=== Texte fourni ===
+++
Mais la route est encore longue. Au Vietnam voisin, le gouvernement vient bien d’annoncer une interdiction de la vente de viande de chiens pour les restaurants. Mais l’interdiction concerne uniquement la ville d’Hanoï et seulement à partir de 2021.

Entre 10 et 20 millions de chiens mangés en Chine

Quant à son voisin chinois, le festival de Yulin traîne lui aussi une mauvaise réputation. Malgré son aspect traditionnel, cet évènement annuel qui célèbre l'arrivée du solstice d'été reste très controversé.

La "fête du litchi" ou de "la viande de chien" de Yulin soulève un immense tollé international depuis sa création en 1990, sous couvert de dynamiser l'économie de cette provicne du sud de la Chine. 

Malgré les contestations et le battage des ONG, des milliers de chiens et chats sont tués durant ce festival pour être consommés.

Plus généralement, la consommation de viande canine fait aussi partie des traditions ancestrales chinoises. Selon les estimations, entre 10 et 20 millions de chiens sont ainsi mangés chaque année, en Chine.

Une plainte pour acte d’euthanasie

L’action de Michael Chour ne laisse pas les autorités indifférentes et aiguise peut-être aussi certaines jalousies, liées à l'argent envoyé par des donateurs pour le refuge.

Le Français fait l’objet d’une plainte pour des actes d’enthanasie présumés, déposée par d’anciens employés. Elle n’a toujours pas été instruite et elle ne le sera pas avant plusieurs mois, selon une source locale.

Des faits à prendre avec précaution. Les employés en question auraient reconnus avoir exagéré en parlant de plusieurs actes. Il y aurait toutefois bien eu une histoire portant sur un chien euthanasié par erreur, a-t-on confirmé de même source.

En parallèle, un médecin vétérinaire accuse le Français de se présenter comme vétérinaire, ce qu’il dément.

Reste une procédure qui démontre peut-être que la campagne de Michael Chour au profit des chiens du Cambodge froisse le stoïcisme d'un pays attaché à ses traditions et à l'économie qu'elles génèrent.
+++
=== Données fournies ===
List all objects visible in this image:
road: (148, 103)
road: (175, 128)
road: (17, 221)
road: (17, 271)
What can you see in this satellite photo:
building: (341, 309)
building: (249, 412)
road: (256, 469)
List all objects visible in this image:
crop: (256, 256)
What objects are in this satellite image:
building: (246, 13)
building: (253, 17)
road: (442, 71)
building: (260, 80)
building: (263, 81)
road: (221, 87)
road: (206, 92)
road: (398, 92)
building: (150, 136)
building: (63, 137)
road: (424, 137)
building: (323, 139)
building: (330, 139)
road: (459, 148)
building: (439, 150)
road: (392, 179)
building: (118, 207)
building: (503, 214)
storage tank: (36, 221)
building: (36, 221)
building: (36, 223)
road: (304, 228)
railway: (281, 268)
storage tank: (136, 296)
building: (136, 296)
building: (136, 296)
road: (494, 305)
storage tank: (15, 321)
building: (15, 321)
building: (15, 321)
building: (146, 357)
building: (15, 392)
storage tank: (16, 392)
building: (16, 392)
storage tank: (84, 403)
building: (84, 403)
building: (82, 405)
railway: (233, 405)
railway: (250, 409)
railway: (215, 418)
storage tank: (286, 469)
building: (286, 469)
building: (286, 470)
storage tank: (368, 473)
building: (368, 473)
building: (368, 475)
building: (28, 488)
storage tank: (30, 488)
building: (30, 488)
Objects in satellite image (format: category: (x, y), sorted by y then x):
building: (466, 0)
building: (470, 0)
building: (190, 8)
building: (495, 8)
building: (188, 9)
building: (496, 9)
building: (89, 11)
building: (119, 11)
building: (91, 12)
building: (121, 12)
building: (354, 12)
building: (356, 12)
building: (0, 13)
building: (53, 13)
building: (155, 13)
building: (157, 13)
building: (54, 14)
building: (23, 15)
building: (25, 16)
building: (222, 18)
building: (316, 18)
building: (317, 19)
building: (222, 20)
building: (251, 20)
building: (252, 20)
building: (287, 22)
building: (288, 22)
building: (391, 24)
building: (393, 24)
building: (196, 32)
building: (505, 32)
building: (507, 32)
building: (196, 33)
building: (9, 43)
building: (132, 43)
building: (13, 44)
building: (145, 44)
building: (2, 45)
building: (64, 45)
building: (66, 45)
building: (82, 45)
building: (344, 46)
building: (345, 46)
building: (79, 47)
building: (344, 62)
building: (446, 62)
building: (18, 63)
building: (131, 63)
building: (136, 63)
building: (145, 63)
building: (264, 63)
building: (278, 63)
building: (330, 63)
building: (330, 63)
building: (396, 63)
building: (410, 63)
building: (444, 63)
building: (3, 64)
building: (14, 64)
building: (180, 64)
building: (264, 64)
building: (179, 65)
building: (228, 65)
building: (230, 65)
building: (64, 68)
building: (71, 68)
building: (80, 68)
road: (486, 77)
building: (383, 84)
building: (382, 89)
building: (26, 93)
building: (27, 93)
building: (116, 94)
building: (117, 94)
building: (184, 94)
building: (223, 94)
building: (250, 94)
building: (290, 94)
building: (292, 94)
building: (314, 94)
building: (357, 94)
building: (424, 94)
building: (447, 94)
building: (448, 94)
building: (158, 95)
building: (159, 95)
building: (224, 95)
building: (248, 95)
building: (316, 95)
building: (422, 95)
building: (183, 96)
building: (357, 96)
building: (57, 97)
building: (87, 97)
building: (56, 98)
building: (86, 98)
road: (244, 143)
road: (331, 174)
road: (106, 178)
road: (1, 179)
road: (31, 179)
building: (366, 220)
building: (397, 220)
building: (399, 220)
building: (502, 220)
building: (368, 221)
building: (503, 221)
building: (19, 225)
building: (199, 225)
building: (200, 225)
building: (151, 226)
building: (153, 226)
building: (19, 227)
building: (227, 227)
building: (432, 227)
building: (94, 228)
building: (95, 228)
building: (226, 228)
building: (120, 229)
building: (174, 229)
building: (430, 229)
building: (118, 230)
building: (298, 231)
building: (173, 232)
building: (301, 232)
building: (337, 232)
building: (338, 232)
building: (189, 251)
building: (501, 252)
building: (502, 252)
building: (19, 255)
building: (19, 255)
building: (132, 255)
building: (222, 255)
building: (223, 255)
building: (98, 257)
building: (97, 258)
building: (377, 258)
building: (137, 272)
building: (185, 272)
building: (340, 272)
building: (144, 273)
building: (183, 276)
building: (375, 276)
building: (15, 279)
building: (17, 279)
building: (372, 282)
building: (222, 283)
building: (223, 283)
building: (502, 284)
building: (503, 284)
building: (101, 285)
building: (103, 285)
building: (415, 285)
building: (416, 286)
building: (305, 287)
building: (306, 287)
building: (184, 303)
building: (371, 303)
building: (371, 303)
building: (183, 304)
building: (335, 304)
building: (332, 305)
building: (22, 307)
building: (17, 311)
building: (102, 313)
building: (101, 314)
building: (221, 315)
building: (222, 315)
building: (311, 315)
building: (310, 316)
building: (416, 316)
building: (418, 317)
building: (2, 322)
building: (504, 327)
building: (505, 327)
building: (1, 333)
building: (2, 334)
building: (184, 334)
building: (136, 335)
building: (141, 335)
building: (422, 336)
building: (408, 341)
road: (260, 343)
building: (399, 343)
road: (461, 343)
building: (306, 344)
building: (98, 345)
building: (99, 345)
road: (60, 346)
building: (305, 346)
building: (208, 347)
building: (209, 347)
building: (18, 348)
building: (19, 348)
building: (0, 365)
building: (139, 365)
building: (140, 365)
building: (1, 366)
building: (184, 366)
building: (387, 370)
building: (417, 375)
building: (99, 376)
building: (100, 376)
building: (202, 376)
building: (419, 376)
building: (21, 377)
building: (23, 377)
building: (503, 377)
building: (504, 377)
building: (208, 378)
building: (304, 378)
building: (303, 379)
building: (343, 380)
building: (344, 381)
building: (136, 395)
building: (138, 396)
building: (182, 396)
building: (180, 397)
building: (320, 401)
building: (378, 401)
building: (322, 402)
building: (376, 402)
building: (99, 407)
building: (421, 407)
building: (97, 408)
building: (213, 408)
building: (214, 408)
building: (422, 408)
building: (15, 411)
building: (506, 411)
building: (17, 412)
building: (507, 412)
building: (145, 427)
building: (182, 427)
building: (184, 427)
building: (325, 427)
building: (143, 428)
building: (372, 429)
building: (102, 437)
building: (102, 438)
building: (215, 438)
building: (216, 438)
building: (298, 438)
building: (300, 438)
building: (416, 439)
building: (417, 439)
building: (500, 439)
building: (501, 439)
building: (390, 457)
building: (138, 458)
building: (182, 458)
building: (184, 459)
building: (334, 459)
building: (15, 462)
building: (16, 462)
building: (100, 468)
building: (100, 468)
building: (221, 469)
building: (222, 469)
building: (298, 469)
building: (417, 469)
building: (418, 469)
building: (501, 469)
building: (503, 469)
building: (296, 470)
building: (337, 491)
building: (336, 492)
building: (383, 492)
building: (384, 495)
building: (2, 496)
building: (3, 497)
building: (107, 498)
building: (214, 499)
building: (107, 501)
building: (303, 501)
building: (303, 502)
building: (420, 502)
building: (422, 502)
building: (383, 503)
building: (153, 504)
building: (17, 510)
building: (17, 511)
+++
=== Consigne ===
Pour chacune des affirmations suivantes, dites si elle concorde avec le texte fourni en répondant par oui ou par non, puis citez les mots du texte qui permettent de trancher.
(a) L'interdiction de vendre de la viande de chien aux restaurants, annoncée au Vietnam, s'applique à tout le pays.
(b) Le festival de Yulin a été créé en 1990.
(c) Michael Chour reconnaît se présenter comme vétérinaire.

=== Corrigé de l'exercice ===
(a) Non : « l’interdiction concerne uniquement la ville d’Hanoï et seulement à partir de 2021 ».
(b) Oui : « depuis sa création en 1990 ».
(c) Non : « un médecin vétérinaire accuse le Français de se présenter comme vétérinaire, ce qu’il dément ».